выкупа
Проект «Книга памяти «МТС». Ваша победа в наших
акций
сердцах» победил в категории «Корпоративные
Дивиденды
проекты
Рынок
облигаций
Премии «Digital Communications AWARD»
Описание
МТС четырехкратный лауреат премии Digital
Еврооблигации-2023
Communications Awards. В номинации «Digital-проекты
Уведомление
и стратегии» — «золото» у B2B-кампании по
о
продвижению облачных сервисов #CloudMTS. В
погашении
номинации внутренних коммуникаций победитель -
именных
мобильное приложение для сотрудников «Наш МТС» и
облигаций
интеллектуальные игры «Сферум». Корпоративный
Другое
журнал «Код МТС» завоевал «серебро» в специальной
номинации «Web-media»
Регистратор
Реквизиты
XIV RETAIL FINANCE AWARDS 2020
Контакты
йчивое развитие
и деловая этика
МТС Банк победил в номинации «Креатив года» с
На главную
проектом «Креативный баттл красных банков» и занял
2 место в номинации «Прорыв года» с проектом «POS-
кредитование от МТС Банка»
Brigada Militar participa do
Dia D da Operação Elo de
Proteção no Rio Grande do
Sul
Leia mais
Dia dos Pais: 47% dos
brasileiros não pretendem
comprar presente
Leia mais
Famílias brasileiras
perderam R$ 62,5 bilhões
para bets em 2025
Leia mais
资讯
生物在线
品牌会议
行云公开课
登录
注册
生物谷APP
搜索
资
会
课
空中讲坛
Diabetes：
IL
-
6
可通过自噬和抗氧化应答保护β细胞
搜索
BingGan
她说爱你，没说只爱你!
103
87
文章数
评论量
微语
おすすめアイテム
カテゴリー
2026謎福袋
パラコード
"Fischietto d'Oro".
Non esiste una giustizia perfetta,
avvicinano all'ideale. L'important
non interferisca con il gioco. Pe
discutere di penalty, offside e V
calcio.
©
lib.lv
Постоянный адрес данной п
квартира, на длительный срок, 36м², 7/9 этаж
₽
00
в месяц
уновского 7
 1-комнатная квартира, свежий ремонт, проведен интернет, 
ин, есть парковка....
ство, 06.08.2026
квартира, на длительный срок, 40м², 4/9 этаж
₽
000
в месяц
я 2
——————————
— Task requirements —
Output must consist only of the listing's lines from the first through the line with "Dia D da Operação Elo de", reproduced word for word.

— Answer space —
выкупа
Проект «Книга памяти «МТС». Ваша победа в наших
акций
сердцах» победил в категории «Корпоративные
Дивиденды
проекты
Рынок
облигаций
Премии «Digital Communications AWARD»
Описание
МТС четырехкратный лауреат премии Digital
Еврооблигации-2023
Communications Awards. В номинации «Digital-проекты
Уведомление
и стратегии» — «золото» у B2B-кампании по
о
продвижению облачных сервисов #CloudMTS. В
погашении
номинации внутренних коммуникаций победитель -
именных
мобильное приложение для сотрудников «Наш МТС» и
облигаций
интеллектуальные игры «Сферум». Корпоративный
Другое
журнал «Код МТС» завоевал «серебро» в специальной
номинации «Web-media»
Регистратор
Реквизиты
XIV RETAIL FINANCE AWARDS 2020
Контакты
йчивое развитие
и деловая этика
МТС Банк победил в номинации «Креатив года» с
На главную
проектом «Креативный баттл красных банков» и занял
2 место в номинации «Прорыв года» с проектом «POS-
кредитование от МТС Банка»
Brigada Militar participa do
Dia D da Operação Elo de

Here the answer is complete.